Work item >> Copy out the material below word for word, but leave out the pictures.

Information provided >>
- - - - - - -

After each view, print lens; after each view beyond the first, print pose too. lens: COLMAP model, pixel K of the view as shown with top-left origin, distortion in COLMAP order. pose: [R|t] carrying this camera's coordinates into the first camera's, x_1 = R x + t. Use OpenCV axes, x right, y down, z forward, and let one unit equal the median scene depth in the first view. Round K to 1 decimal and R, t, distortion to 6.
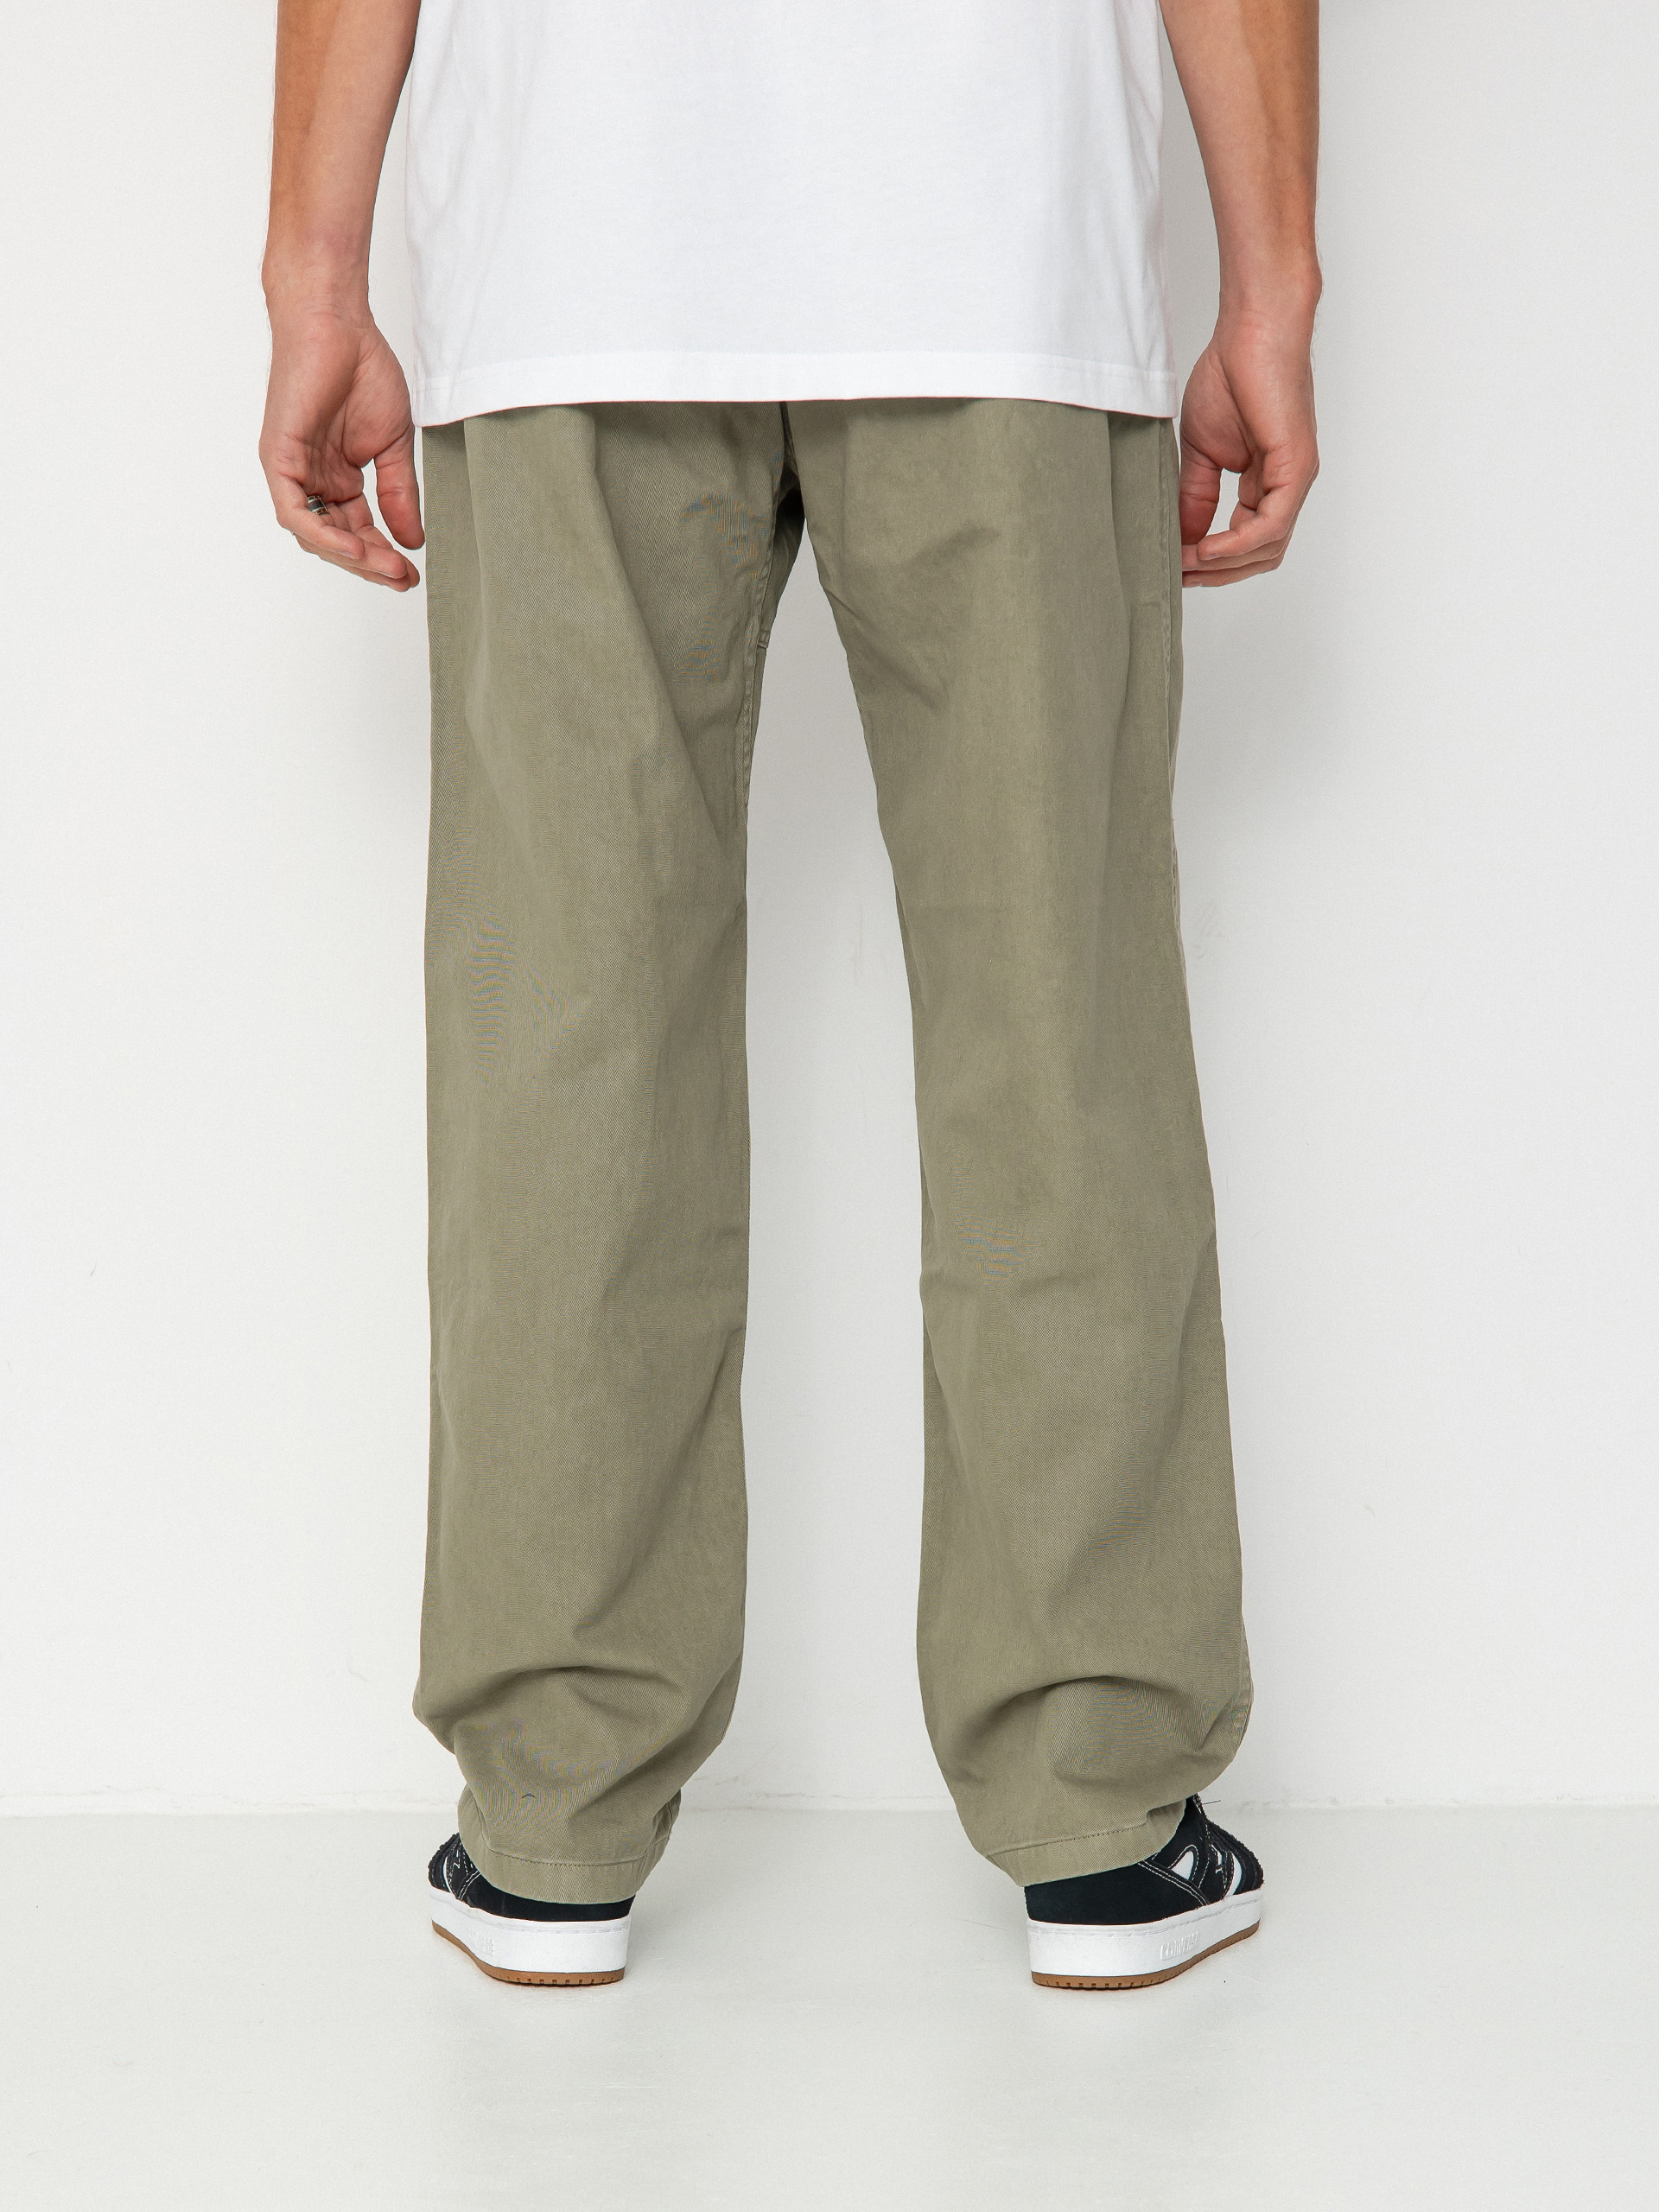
lens RADIAL K [[4122.0, 0, 829.5], [0, 4122.0, 1106.0], [0, 0, 1]] dist [0.017026, -0.016009]
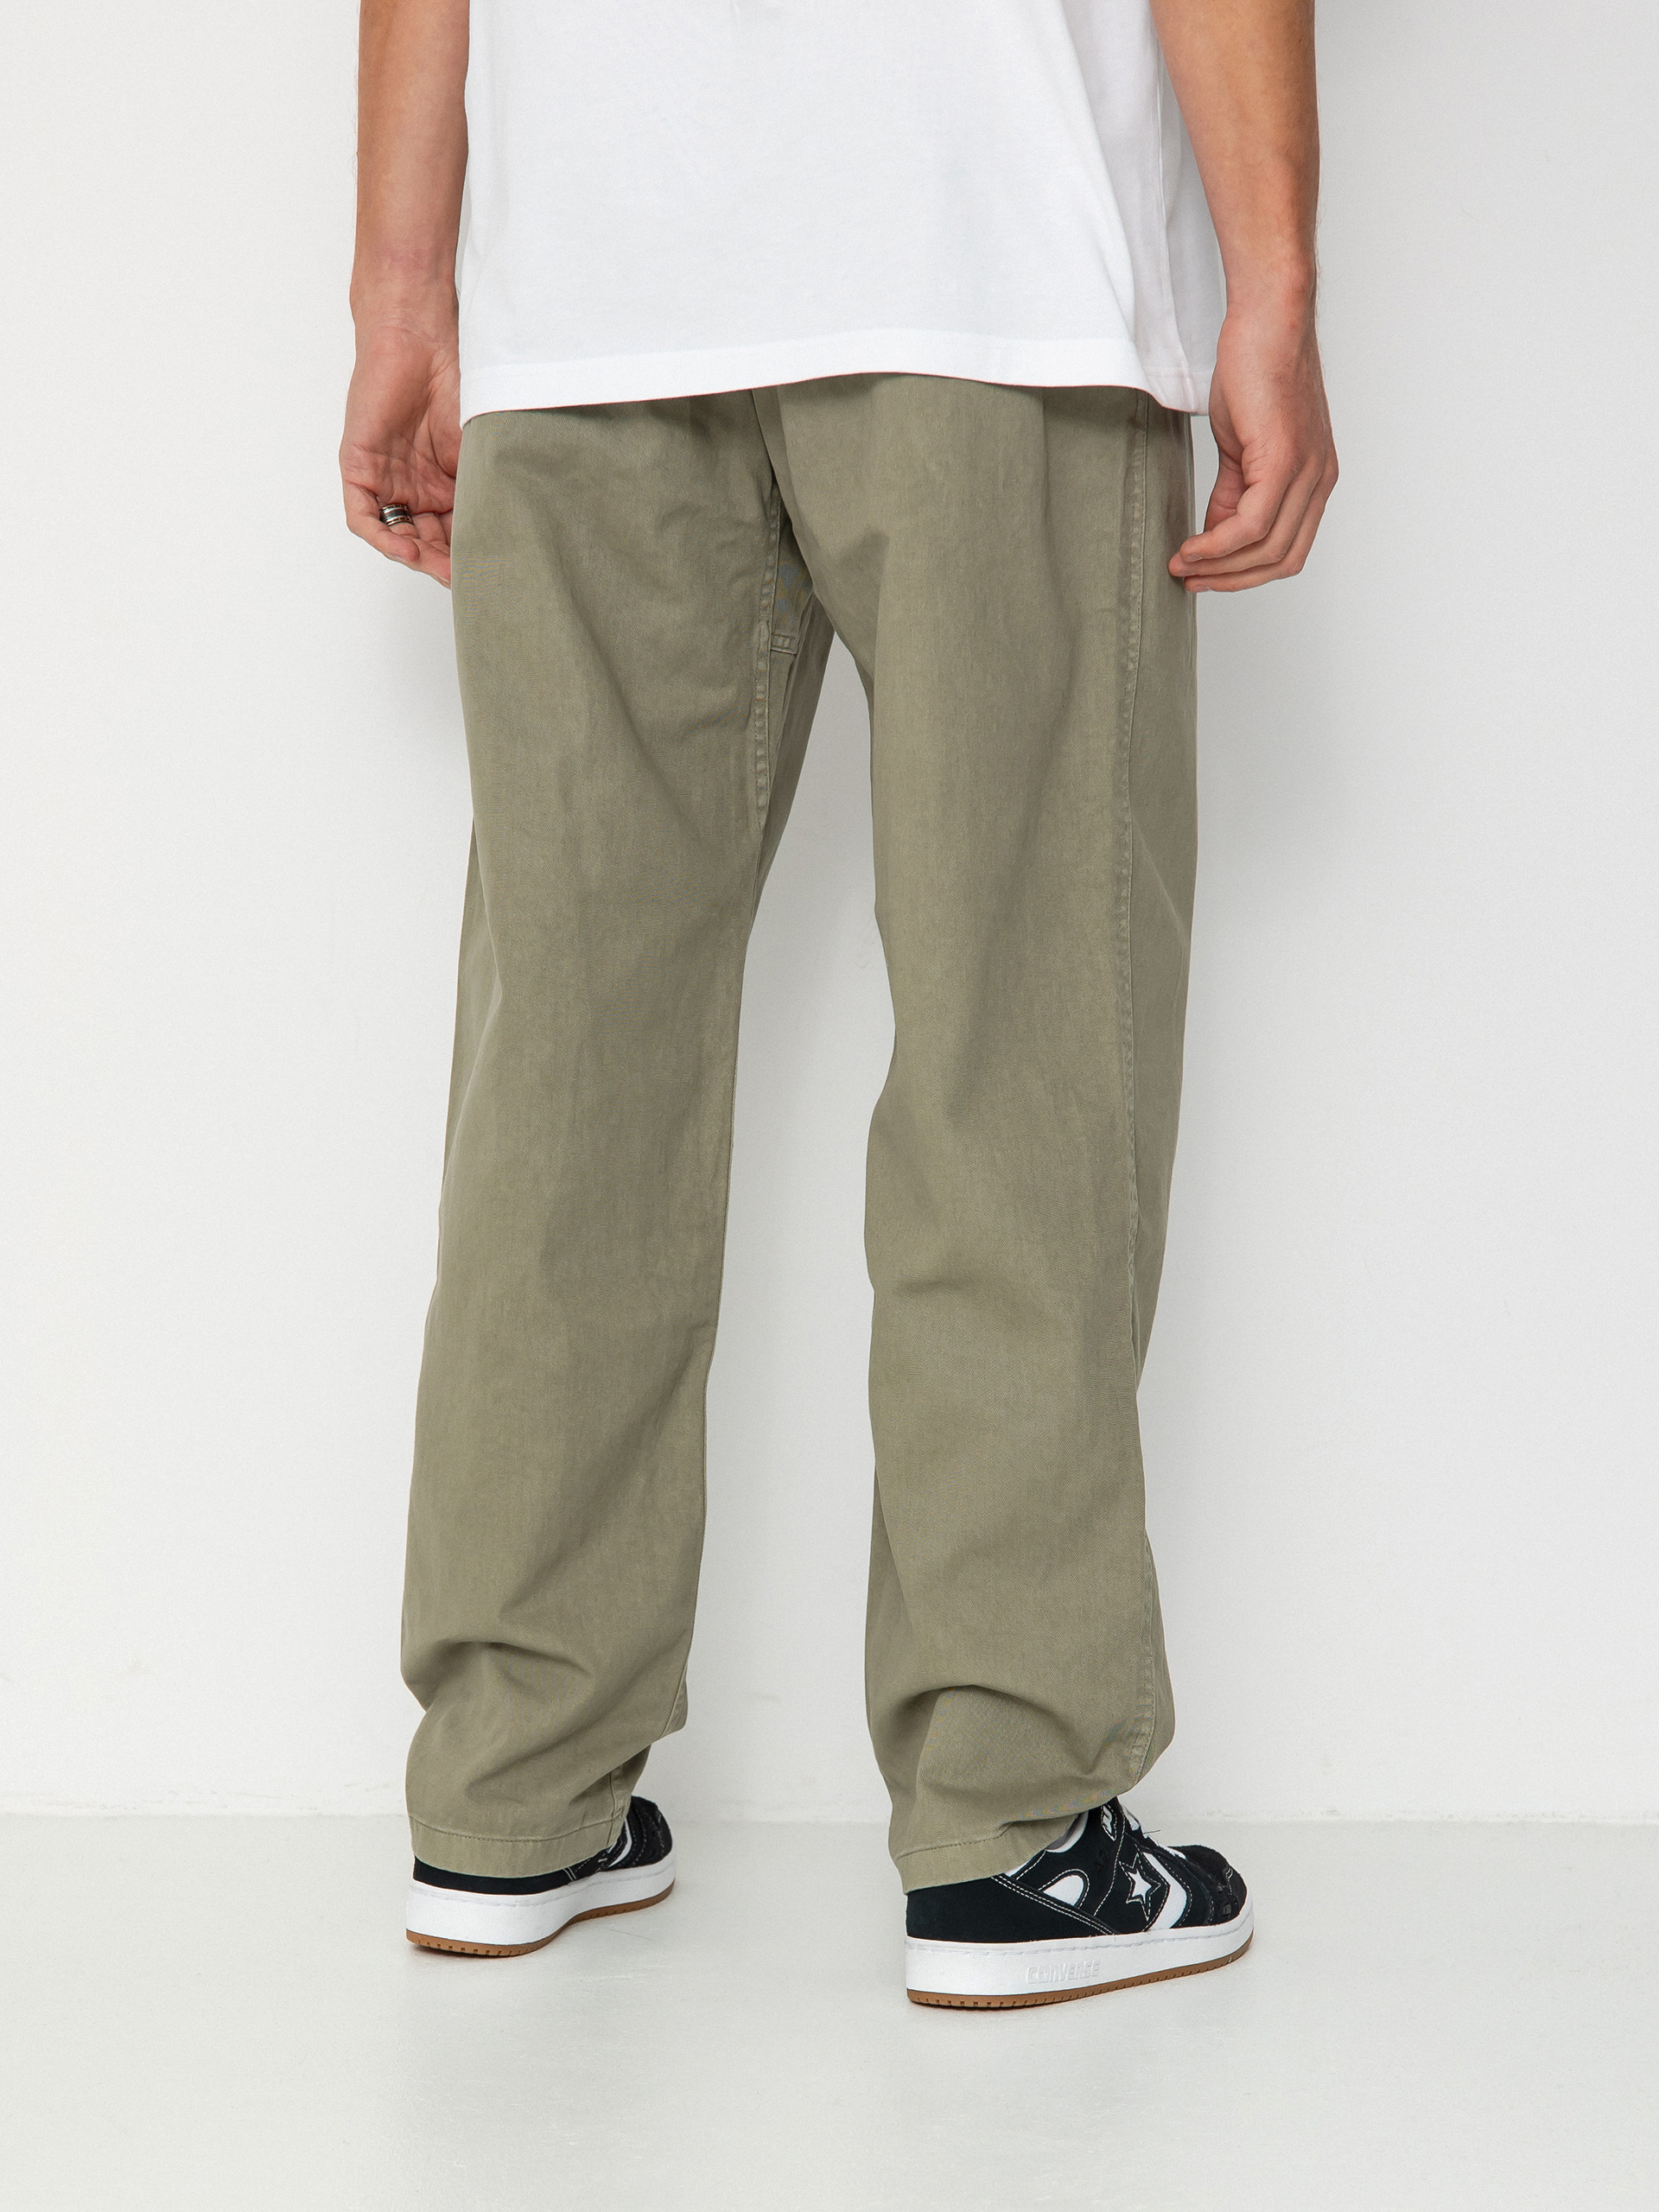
lens RADIAL K [[4184.2, 0, 829.5], [0, 4184.2, 1106.0], [0, 0, 1]] dist [0.023616, 0.059448]
pose [[0.962856, 0.037436, -0.267408, 0.287264], [-0.040644, 0.999153, -0.006471, 0.006076], [0.266939, 0.017099, 0.963562, 0.018854]]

- - - - - - -

Answer to this exercise >>
After each view, print lens; after each view beyond the first, print pose too. lens: COLMAP model, pixel K of the view as shown with top-left origin, distortion in COLMAP order. pose: [R|t] carrying this camera's coordinates into the first camera's, x_1 = R x + t. Use OpenCV axes, x right, y down, z forward, and let one unit equal the median scene depth in the first view. Round K to 1 decimal and R, t, distortion to 6.
lens RADIAL K [[4122.0, 0, 829.5], [0, 4122.0, 1106.0], [0, 0, 1]] dist [0.017026, -0.016009]
lens RADIAL K [[4184.2, 0, 829.5], [0, 4184.2, 1106.0], [0, 0, 1]] dist [0.023616, 0.059448]
pose [[0.962856, 0.037436, -0.267408, 0.287264], [-0.040644, 0.999153, -0.006471, 0.006076], [0.266939, 0.017099, 0.963562, 0.018854]]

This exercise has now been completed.